33年ぶりの高みへ、日経平均33,000円台回復の3つの要因
提供元:野村證券(FINTOS!編集部)
2023年6月、日経平均株価は33年ぶりとなる33,000円台を回復しました。なぜ、日経平均株価は33年ぶりの水準に達することができたのでしょうか?
1.資本効率向上期待
まず第一に、株式市場において日本株の資本収益性向上への期待感が高まったことが指摘できます。
2023年3月、東証は「資本コストや株価を意識した経営の実現に向けた対応について」を発表、株式市場では低PBR(株価純資産倍率)の企業が多い状態が是正されることへの期待感が高まりました。

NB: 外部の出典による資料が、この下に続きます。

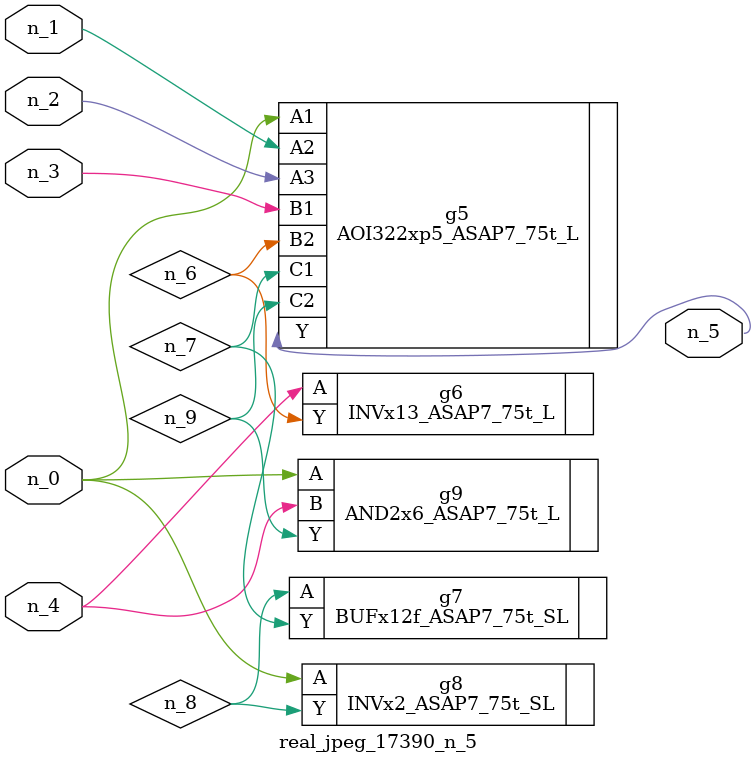
<source format=v>
module real_jpeg_17390_n_5 (n_4, n_0, n_1, n_2, n_3, n_5);

input n_4;
input n_0;
input n_1;
input n_2;
input n_3;

output n_5;

wire n_8;
wire n_6;
wire n_7;
wire n_9;

AOI322xp5_ASAP7_75t_L g5 ( 
.A1(n_0),
.A2(n_1),
.A3(n_2),
.B1(n_3),
.B2(n_6),
.C1(n_7),
.C2(n_9),
.Y(n_5)
);

INVx2_ASAP7_75t_SL g8 ( 
.A(n_0),
.Y(n_8)
);

AND2x6_ASAP7_75t_L g9 ( 
.A(n_0),
.B(n_4),
.Y(n_9)
);

INVx13_ASAP7_75t_L g6 ( 
.A(n_4),
.Y(n_6)
);

BUFx12f_ASAP7_75t_SL g7 ( 
.A(n_8),
.Y(n_7)
);


endmodule
</source>
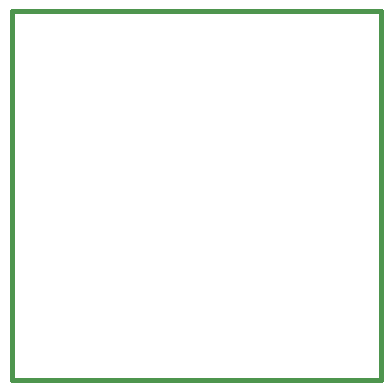
<source format=gbr>
G04 (created by PCBNEW-RS274X (2010-04-21 BZR 23xx)-stable) date Mon 25 Apr 2011 12:09:09 AM CEST*
G01*
G70*
G90*
%MOIN*%
G04 Gerber Fmt 3.4, Leading zero omitted, Abs format*
%FSLAX34Y34*%
G04 APERTURE LIST*
%ADD10C,0.006000*%
%ADD11C,0.015000*%
G04 APERTURE END LIST*
G54D10*
G54D11*
X23300Y-23900D02*
X23300Y-23800D01*
X11000Y-23900D02*
X23300Y-23900D01*
X11000Y-11600D02*
X23300Y-11600D01*
X23300Y-11600D02*
X23300Y-23900D01*
X11000Y-11600D02*
X11000Y-23900D01*
M02*

</source>
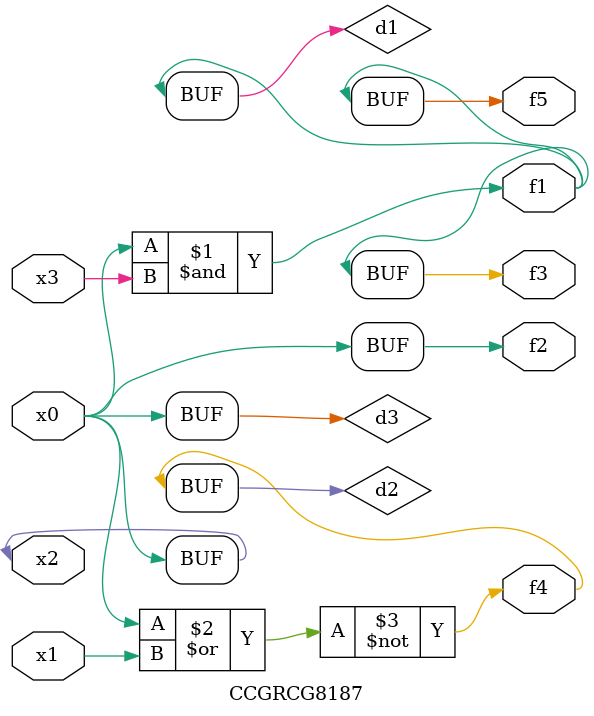
<source format=v>
module CCGRCG8187(
	input x0, x1, x2, x3,
	output f1, f2, f3, f4, f5
);

	wire d1, d2, d3;

	and (d1, x2, x3);
	nor (d2, x0, x1);
	buf (d3, x0, x2);
	assign f1 = d1;
	assign f2 = d3;
	assign f3 = d1;
	assign f4 = d2;
	assign f5 = d1;
endmodule

</source>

その後、株価は大きく上昇しましたが、PBRの上昇による影響は限定的です。3月末に比べPBRは0.13倍上昇したものの、BPS(1株当たり純資産)も9%増加しています。更に2022年度決算では、増益となり、総還元性向が上昇したにも関わらずROE(自己資本利益率)は低下しています。
2022年度決算発表時には資本効率向上を意識した発表が相次ぎました。多くの企業が増配、自社株買い枠設定を公表しています。また、持続的な資本効率の向上のために欠かせない、適切な事業ポートフォリオの構築を意識したと思われる企業側からのメッセージ発信も多数公表されました。今後はこうした、WACC(加重平均資本コスト)やROIC(投下資本利益率)を意識した経営を行う企業とそうでない企業との株式市場での評価の格差拡大が予想されます。
2.バリュエーション
そもそも株価水準が説明不能なほど割高であれば33年ぶりの水準を回復することはなかったでしょう。次は、33年前と足元の株価の割高・割安感を比較してみることにしましょう。
33年前のPER(株価収益率)は41.1倍で、益利回り2.4%と、現在の14.8倍をはるかに上回る高さでした。なお当時の10年国債利回りは5.26%で、益利回りを大きく上回り、一般的な投資理論で株価水準を説明することは困難です。対して今回は、短期的にPERは上昇しているものの、十分に説明可能なPER水準です。
33年前のPBRは3.86倍と、現在の1.44倍を大きく上回っています。加えて、当時の一般的な日本企業の自己資本比率は20%台で、現在の40%前後に比べると低く、外部環境や金融環境の変化に脆弱な構造でした。現在では十分に資本蓄積が進み、資本効率を意識した経営が企業に求められるようになっています。
3.業績モメンタム
株価に最も影響が強い企業業績がしっかりしていなければ、33年ぶりの水準に達することはなかったでしょう。最後に、世界と、我が国の足元での企業業績の方向性を見てみることにしましょう。
下の図は、 主要国・地域のリビジョン・インデックスです。1を上回っていれば企業業績が上方修正優勢であることを示します。2022年夏場以降、インフレ高進と金融引き締めの影響が懸念され、企業業績の下方修正優勢な状態が続いてきました。ただ、足元では米国の政策金利引き上げ局面終了観測などからリビジョン・インデックスは下げ止まりや反転の傾向がみられます。
下の図は、 日本の主要業種グループのリビジョン・インデックスです。こちらはゼロを上回っていれば企業業績が上方修正優勢であることを示します。足元では、素材を除く全ての業種グループで急速にリビジョン・インデックスが改善していることがわかります。
世界的に業績モメンタムが改善し投資家のリスク許容度が高まったこと、中でも日本では幅広い業種で業績モメンタムが改善していることが33年ぶりの株価水準を回復した背景にあると考えられます。